*** Opening SELECTED EXCERPT ***

Medical data is factual. But what if we want a bot that is comforting?

1.  **Modify the formatting function**: Add a system instruction like "You are a caring friend."
2.  **Dataset**: I've provided a tiny list of mental health Q&A below.
3.  **Train**: Retrain the model on this new small dataset.

In [None]:
# Mental Health Mini-Dataset
mental_health_data = [
    {"q": "I feel sad.", "a": "I'm sorry to hear that. It's okay to feel down sometimes. Do you want to talk about it?"},
    {"q": "I am anxious.", "a": "Take a deep breath. Anxiety is tough, but you are not alone. Let's focus on the present moment."},
    {"q": "Nobody likes me.", "a": "That must be a painful thought. I care about you, and I'm sure others do too, even if it's hard to see right now."}
]

# TODO: Create a new formatting function for this data
# def empathetic_format(example):
#     ...

# TODO: Fine-tune the model on this new list
# Hint: transform the list into a Hugging Face dataset first:
# from datasets import Dataset
# mh_dataset = Dataset.from_list(mental_health_data)

---

## Key Takeaways
1.  **LoRA** allows us to fine-tune significantly faster by freezing the main model.
2.  **Quantization** is great for NVIDIA GPUs, but smaller models (1B) run fine on Mac/CPU in `float16`.
3.  **Data Formatting** is critical in teaching the model *how* to speak (e.g., Q&A format).

*** Closing SELECTED EXCERPT ***
*** Opening EXTRACTED MATERIAL ***

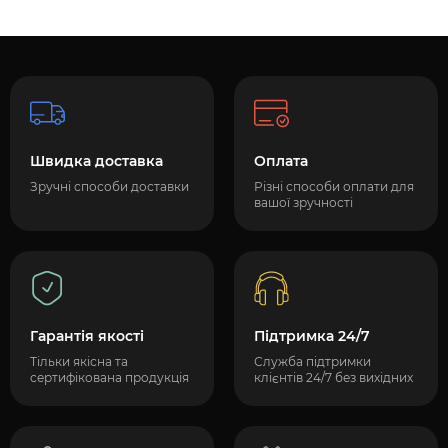
Швидка доставка
Оплата
Зручні способи доставки
Різні способи оплати для
вашої зручності
Гарантія якості
Підтримка 24/7
Тільки якісна та
Служба підтримки
сертифікована продукція
клієнтів 24/7 без вихідних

*** Closing EXTRACTED MATERIAL ***

● ACTIVITY: Transcribe the full text on fine-tuning a comforting bot, matching it character for character.

● RESPONSE AREA:
Medical data is factual. But what if we want a bot that is comforting?

1.  **Modify the formatting function**: Add a system instruction like "You are a caring friend."
2.  **Dataset**: I've provided a tiny list of mental health Q&A below.
3.  **Train**: Retrain the model on this new small dataset.

In [None]:
# Mental Health Mini-Dataset
mental_health_data = [
    {"q": "I feel sad.", "a": "I'm sorry to hear that. It's okay to feel down sometimes. Do you want to talk about it?"},
    {"q": "I am anxious.", "a": "Take a deep breath. Anxiety is tough, but you are not alone. Let's focus on the present moment."},
    {"q": "Nobody likes me.", "a": "That must be a painful thought. I care about you, and I'm sure others do too, even if it's hard to see right now."}
]

# TODO: Create a new formatting function for this data
# def empathetic_format(example):
#     ...

# TODO: Fine-tune the model on this new list
# Hint: transform the list into a Hugging Face dataset first:
# from datasets import Dataset
# mh_dataset = Dataset.from_list(mental_health_data)

---

## Key Takeaways
1.  **LoRA** allows us to fine-tune significantly faster by freezing the main model.
2.  **Quantization** is great for NVIDIA GPUs, but smaller models (1B) run fine on Mac/CPU in `float16`.
3.  **Data Formatting** is critical in teaching the model *how* to speak (e.g., Q&A format).